Anja: First of all, you need a clear picture of the problem. An epidemiological surveillance team, with one MSF epidemiologist included, departed February 15 for the affected areas of N'Zerekore and Gouéké, in the far south of Guinea. They have started to do the epidemiological surveillance work, but we do not yet have full clarity about what we are facing.

1 Day In The Field - Guinea

Then there are a series of key, basic things that have to be done rapidly and well:

  • Contact tracing (identifying all people who have been in contact with someone who has Ebola, in order to be able to monitor their health and stop that chain of transmission);
  • Having medical facilities with the right set-up for isolating and treating Ebola patients;
  • Ensuring there are safe funeral practices for anyone who dies of Ebola or suspected Ebola;
  • Sharing good, clear health education information;
  • Making sure there is a good triage setup in all health facilities, to minimize the chances of Ebola having knock-on consequences on the rest of the health system; and
  • Above all else, community engagement.
Man speaking to a group
Julien Rey/MSF

Community engagement is particularly vital. You need to invest time and energy in talking—and listening—to people in affected areas. You need to adapt the response according to what they say, and you need them to adapt to the risks of Ebola. It has to be a two-way conversation.

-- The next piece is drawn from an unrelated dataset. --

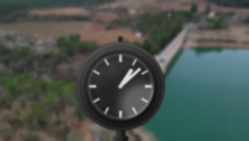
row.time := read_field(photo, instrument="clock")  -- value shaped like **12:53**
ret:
**1:08**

What about the prospect of an Ebola vaccine?

Anja: It is certainly true that the existence of Ebola vaccines is one of the key differences from the 2014–2016 outbreak. And this is great news—but we need to be careful in how expectations are set. It is unlikely there will be enough vaccines to cover entire regions or prefectures. This will mean the choices about the use of the vaccine need to be very clearly explained, to avoid misunderstandings and potential distrust in communities affected by Ebola.

It all comes back again to community engagement. We have seen this many times in the past. If people are involved, listened to, and empowered, then an Ebola response will likely go well, with or without vaccines. But if they feel sidelined, unheard, and become nervous or distrustful, then an Ebola response will likely face multiple difficulties, with or without vaccines.

Ebola Anniversary Guéckédou (Guinea) March 2015

What about the new Ebola treatments?

Anja: It is true that Ebola treatments did not exist at the start of the 2014 outbreak, and so this is a significant difference today. We do not yet know which of the treatments will be used in this response in Guinea, but the very fact of having a treatment option is good for two reasons: It significantly increases a patient’s chances of survival—particularly if the patient starts treatment reasonably early—and it means we have better chances of encouraging people to come early for isolation and treatment.

Before there was a treatment available, it was understandable that people would stay away from Ebola treatment centers, which often became feared as places of death. But with a treatment available, that could change substantially. This matters for outbreak control because when someone with Ebola is isolated, they are not spreading the virus to others.

What will MSF be doing in the response?

Anja: We will have a small multidisciplinary team of Ebola experts, able to turn their hand to pretty much all aspects of the response. We already have an initial advance team that moved to the area to help with the epidemiological surveillance and to start understanding the communities’ knowledge of Ebola so that health education information can be adapted appropriately.

When the dedicated Ebola team arrives, they will combine forces and make quick decisions about where and how MSF can be of most help. The team will have the skills and equipment to do whatever is most needed, from Ebola medical treatment to epidemiological surveillance work, health education, contact tracing, community engagement, or vaccination.

Guinea 2014 © Sylvain Cherkaoui/Cosmos

There is an essential thing to keep in mind, for MSF and for all other teams engaged in the response: You need to bring your technical skills (medical or epidemiological or infection-control or health education, et cetera), but you also need to bring your soft community engagement skills. Both are needed in an Ebola epidemic response—or any epidemic response.